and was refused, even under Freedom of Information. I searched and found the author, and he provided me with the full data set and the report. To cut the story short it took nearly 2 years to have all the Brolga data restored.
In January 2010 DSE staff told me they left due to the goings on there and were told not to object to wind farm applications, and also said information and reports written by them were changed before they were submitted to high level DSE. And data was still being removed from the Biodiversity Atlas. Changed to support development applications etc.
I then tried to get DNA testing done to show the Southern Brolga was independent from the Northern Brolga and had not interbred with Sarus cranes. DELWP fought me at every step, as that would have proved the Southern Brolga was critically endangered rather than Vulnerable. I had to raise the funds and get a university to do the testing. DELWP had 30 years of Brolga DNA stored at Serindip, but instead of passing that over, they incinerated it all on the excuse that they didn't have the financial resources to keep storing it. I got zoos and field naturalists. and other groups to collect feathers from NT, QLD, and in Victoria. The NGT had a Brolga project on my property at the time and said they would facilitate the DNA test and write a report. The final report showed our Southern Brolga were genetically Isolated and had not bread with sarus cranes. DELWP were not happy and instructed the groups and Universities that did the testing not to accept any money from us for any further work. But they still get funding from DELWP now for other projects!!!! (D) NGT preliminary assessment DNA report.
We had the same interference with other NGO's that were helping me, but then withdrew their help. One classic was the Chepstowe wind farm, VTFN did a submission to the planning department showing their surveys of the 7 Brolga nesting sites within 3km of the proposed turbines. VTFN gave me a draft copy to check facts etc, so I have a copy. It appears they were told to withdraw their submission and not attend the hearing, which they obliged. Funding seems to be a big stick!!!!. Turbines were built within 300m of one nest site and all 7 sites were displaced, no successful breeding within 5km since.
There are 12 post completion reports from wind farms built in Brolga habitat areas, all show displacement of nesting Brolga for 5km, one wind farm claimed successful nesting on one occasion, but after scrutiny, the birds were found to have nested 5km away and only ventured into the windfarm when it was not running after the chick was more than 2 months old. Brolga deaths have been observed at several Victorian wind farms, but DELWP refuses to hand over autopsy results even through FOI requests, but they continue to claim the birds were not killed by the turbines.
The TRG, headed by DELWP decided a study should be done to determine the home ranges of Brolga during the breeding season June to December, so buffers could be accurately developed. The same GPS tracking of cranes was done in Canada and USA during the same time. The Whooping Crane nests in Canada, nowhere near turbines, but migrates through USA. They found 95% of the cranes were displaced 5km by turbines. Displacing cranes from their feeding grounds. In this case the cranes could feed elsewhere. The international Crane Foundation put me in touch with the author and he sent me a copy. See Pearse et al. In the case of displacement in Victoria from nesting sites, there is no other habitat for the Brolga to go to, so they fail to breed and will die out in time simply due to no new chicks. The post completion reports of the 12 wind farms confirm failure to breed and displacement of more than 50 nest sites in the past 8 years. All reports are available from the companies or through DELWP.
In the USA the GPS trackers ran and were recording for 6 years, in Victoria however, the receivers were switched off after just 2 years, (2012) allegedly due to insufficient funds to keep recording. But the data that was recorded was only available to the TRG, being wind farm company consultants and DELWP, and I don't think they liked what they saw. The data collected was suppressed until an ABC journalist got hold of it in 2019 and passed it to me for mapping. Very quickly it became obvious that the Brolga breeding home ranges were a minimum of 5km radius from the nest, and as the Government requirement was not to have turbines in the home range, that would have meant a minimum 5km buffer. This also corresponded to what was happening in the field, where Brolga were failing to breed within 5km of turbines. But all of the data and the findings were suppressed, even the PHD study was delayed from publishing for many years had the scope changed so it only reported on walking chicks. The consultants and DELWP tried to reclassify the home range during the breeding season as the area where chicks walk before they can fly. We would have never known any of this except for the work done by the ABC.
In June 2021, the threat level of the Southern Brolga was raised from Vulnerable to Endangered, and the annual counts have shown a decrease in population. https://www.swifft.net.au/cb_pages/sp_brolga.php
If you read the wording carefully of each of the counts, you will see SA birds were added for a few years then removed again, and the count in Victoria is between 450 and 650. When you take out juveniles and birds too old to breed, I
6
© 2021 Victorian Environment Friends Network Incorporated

+++++

# What you have to do
Word for word, restate the entries that appear above.

# Answer for the task
and was refused, even under Freedom of Information. I searched and found the author, and he provided me with the full data set and the report. To cut the story short it took nearly 2 years to have all the Brolga data restored.
In January 2010 DSE staff told me they left due to the goings on there and were told not to object to wind farm applications, and also said information and reports written by them were changed before they were submitted to high level DSE. And data was still being removed from the Biodiversity Atlas. Changed to support development applications etc.
I then tried to get DNA testing done to show the Southern Brolga was independent from the Northern Brolga and had not interbred with Sarus cranes. DELWP fought me at every step, as that would have proved the Southern Brolga was critically endangered rather than Vulnerable. I had to raise the funds and get a university to do the testing. DELWP had 30 years of Brolga DNA stored at Serindip, but instead of passing that over, they incinerated it all on the excuse that they didn't have the financial resources to keep storing it. I got zoos and field naturalists. and other groups to collect feathers from NT, QLD, and in Victoria. The NGT had a Brolga project on my property at the time and said they would facilitate the DNA test and write a report. The final report showed our Southern Brolga were genetically Isolated and had not bread with sarus cranes. DELWP were not happy and instructed the groups and Universities that did the testing not to accept any money from us for any further work. But they still get funding from DELWP now for other projects!!!! (D) NGT preliminary assessment DNA report.
We had the same interference with other NGO's that were helping me, but then withdrew their help. One classic was the Chepstowe wind farm, VTFN did a submission to the planning department showing their surveys of the 7 Brolga nesting sites within 3km of the proposed turbines. VTFN gave me a draft copy to check facts etc, so I have a copy. It appears they were told to withdraw their submission and not attend the hearing, which they obliged. Funding seems to be a big stick!!!!. Turbines were built within 300m of one nest site and all 7 sites were displaced, no successful breeding within 5km since.
There are 12 post completion reports from wind farms built in Brolga habitat areas, all show displacement of nesting Brolga for 5km, one wind farm claimed successful nesting on one occasion, but after scrutiny, the birds were found to have nested 5km away and only ventured into the windfarm when it was not running after the chick was more than 2 months old. Brolga deaths have been observed at several Victorian wind farms, but DELWP refuses to hand over autopsy results even through FOI requests, but they continue to claim the birds were not killed by the turbines.
The TRG, headed by DELWP decided a study should be done to determine the home ranges of Brolga during the breeding season June to December, so buffers could be accurately developed. The same GPS tracking of cranes was done in Canada and USA during the same time. The Whooping Crane nests in Canada, nowhere near turbines, but migrates through USA. They found 95% of the cranes were displaced 5km by turbines. Displacing cranes from their feeding grounds. In this case the cranes could feed elsewhere. The international Crane Foundation put me in touch with the author and he sent me a copy. See Pearse et al. In the case of displacement in Victoria from nesting sites, there is no other habitat for the Brolga to go to, so they fail to breed and will die out in time simply due to no new chicks. The post completion reports of the 12 wind farms confirm failure to breed and displacement of more than 50 nest sites in the past 8 years. All reports are available from the companies or through DELWP.
In the USA the GPS trackers ran and were recording for 6 years, in Victoria however, the receivers were switched off after just 2 years, (2012) allegedly due to insufficient funds to keep recording. But the data that was recorded was only available to the TRG, being wind farm company consultants and DELWP, and I don't think they liked what they saw. The data collected was suppressed until an ABC journalist got hold of it in 2019 and passed it to me for mapping. Very quickly it became obvious that the Brolga breeding home ranges were a minimum of 5km radius from the nest, and as the Government requirement was not to have turbines in the home range, that would have meant a minimum 5km buffer. This also corresponded to what was happening in the field, where Brolga were failing to breed within 5km of turbines. But all of the data and the findings were suppressed, even the PHD study was delayed from publishing for many years had the scope changed so it only reported on walking chicks. The consultants and DELWP tried to reclassify the home range during the breeding season as the area where chicks walk before they can fly. We would have never known any of this except for the work done by the ABC.
In June 2021, the threat level of the Southern Brolga was raised from Vulnerable to Endangered, and the annual counts have shown a decrease in population. https://www.swifft.net.au/cb_pages/sp_brolga.php
If you read the wording carefully of each of the counts, you will see SA birds were added for a few years then removed again, and the count in Victoria is between 450 and 650. When you take out juveniles and birds too old to breed, I
6
© 2021 Victorian Environment Friends Network Incorporated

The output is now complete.